We all share these feelings at one time or another – all of us.
The Commonality of Grief
Grief brings us together. We have all experienced it. We can remember, all too well, the profound sadness and sense of loss that comes with grief.
Mediators look for areas in people’s lives where they can emphasize commonality. They aim to bring individuals together. As a former mediator, I’ve reflected on this a lot lately. We live in a hurting world, and we all encounter that hurt in one way or another. There is so much to be sad about. If I were mediating in a meeting room today with a group of people in conflict, I would suggest that, while they may disagree on many issues, there is one thing they can agree on: their feelings of loss and grief. It’s common ground.
We are not as different as we believe. We share the emotions that arise from our experiences.

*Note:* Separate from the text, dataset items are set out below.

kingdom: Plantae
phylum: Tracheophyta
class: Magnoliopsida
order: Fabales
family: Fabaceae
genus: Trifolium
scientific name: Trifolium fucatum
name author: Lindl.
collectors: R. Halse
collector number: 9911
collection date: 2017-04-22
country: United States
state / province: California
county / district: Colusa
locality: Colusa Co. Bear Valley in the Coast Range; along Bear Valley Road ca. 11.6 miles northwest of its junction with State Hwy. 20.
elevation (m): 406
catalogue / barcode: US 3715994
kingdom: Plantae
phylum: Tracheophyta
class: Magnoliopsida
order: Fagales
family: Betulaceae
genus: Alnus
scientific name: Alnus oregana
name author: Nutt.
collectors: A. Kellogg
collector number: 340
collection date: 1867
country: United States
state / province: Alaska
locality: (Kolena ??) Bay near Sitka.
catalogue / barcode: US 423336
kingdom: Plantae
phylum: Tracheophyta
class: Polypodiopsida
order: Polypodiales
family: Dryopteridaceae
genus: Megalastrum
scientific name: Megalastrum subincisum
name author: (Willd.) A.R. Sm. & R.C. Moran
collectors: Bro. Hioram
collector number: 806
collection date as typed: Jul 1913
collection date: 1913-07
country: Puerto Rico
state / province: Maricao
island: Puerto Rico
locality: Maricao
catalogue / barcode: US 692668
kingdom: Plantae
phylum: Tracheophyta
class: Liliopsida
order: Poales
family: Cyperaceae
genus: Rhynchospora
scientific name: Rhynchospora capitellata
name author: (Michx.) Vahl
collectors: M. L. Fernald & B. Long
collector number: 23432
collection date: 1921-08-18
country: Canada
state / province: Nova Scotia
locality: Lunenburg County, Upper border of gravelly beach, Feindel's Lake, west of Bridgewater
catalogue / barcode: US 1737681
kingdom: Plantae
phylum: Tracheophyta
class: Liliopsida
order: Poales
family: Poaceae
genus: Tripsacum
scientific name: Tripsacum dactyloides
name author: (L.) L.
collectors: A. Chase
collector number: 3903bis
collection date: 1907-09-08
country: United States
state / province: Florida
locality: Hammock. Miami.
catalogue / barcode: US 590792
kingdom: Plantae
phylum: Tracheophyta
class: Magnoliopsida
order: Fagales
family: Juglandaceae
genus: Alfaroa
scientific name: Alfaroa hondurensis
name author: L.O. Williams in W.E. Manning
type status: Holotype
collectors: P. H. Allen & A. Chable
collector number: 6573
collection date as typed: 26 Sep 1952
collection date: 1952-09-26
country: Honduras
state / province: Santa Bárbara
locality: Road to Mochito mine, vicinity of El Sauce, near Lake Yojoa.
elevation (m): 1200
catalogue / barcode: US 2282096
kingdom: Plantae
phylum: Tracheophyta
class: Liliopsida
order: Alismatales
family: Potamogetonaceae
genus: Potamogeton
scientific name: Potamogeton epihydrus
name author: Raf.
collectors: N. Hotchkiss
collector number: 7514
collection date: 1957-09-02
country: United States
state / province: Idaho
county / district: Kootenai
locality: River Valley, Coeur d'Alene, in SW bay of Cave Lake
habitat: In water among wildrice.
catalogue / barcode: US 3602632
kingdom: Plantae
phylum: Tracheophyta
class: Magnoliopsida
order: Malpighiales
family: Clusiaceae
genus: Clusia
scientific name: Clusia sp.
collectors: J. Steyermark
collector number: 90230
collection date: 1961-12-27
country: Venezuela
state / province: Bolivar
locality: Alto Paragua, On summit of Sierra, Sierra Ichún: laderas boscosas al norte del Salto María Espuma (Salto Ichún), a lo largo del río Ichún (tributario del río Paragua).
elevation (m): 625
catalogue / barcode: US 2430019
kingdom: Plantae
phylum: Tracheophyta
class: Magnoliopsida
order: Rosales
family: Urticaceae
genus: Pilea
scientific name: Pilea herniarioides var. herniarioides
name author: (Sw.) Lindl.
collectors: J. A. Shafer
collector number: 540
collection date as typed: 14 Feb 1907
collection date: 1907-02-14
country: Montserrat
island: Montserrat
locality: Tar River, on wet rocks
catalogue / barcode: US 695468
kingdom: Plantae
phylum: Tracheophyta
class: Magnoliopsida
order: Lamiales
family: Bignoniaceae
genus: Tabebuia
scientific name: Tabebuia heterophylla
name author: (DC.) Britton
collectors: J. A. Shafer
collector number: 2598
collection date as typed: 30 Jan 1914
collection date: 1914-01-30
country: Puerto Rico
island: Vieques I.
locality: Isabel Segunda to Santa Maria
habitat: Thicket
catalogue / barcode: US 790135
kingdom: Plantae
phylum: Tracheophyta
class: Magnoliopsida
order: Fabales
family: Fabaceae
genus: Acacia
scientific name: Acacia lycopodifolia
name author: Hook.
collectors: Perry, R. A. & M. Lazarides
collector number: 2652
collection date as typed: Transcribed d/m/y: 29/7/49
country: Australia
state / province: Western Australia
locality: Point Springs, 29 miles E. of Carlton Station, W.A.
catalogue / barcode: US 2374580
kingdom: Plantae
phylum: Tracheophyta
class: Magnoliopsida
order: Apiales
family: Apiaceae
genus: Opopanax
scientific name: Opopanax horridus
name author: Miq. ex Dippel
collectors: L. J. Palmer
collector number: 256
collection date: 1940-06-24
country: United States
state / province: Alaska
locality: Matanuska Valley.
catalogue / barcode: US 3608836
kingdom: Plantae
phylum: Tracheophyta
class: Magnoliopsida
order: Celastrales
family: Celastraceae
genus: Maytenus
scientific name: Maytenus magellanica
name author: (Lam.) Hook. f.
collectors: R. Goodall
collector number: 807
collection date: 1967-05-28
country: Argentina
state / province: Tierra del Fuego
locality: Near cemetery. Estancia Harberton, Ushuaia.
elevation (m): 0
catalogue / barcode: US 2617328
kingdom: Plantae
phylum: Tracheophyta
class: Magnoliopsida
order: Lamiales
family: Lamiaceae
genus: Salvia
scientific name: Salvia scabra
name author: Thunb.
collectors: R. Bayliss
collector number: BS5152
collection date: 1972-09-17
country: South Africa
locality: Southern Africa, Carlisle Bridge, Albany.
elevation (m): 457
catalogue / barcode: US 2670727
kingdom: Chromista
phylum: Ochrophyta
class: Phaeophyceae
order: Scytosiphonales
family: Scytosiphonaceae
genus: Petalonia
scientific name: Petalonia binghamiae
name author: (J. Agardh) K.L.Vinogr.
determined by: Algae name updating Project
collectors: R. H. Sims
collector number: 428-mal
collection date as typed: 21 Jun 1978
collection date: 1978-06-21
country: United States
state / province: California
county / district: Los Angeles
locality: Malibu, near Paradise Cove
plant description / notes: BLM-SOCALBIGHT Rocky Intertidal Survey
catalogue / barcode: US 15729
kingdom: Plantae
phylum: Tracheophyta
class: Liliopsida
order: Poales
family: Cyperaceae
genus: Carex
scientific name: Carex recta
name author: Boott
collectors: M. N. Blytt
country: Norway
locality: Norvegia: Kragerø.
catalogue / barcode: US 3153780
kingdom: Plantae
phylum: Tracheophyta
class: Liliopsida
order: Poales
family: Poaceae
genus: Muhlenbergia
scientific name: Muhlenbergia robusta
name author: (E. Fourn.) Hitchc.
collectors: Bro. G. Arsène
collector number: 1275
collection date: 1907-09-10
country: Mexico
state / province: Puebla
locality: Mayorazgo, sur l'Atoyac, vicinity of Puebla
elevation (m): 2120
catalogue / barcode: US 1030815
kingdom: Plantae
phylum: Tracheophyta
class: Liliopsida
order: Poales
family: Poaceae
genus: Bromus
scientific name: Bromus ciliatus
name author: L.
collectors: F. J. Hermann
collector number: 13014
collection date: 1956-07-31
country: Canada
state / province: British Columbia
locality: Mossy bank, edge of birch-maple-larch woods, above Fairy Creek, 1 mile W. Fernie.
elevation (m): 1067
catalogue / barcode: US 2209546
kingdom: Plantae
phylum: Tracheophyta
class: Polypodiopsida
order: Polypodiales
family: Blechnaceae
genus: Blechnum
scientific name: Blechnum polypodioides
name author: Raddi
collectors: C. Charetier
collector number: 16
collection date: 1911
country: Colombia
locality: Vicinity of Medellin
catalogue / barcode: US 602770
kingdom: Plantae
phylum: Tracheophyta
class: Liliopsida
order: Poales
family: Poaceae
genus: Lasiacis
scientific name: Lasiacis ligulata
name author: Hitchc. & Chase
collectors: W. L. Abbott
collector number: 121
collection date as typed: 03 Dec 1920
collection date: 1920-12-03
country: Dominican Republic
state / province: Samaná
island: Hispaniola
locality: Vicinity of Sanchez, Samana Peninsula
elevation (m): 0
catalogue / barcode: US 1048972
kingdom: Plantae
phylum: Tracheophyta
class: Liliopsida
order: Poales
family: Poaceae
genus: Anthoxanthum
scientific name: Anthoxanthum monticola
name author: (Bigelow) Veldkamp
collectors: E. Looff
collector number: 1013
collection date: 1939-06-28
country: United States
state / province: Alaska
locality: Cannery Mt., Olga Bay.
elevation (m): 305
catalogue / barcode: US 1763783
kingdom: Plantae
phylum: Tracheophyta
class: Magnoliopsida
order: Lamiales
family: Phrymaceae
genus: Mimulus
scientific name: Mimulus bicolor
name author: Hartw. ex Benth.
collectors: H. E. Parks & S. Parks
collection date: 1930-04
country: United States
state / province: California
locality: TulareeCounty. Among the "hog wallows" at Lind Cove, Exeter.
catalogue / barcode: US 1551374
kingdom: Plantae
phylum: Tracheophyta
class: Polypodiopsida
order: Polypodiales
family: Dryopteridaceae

The poet, David Whyte, like my podcast guest, Alex, who is also a poet, points to the experience of grief as a gift – like finding gold coins.
The Well of Grief
Those who will not slip beneath
the still surface on the well of grief,
turning down through its black water
to the place we cannot breathe,
will never know the source from which we drink,
the secret water, cold and clear,
nor find in the darkness glimmering,
the small round coins,
thrown by those who wished for something else.
As I discovered, there are many lessons to be learned while in the depths of despair. I had to allow myself to go there.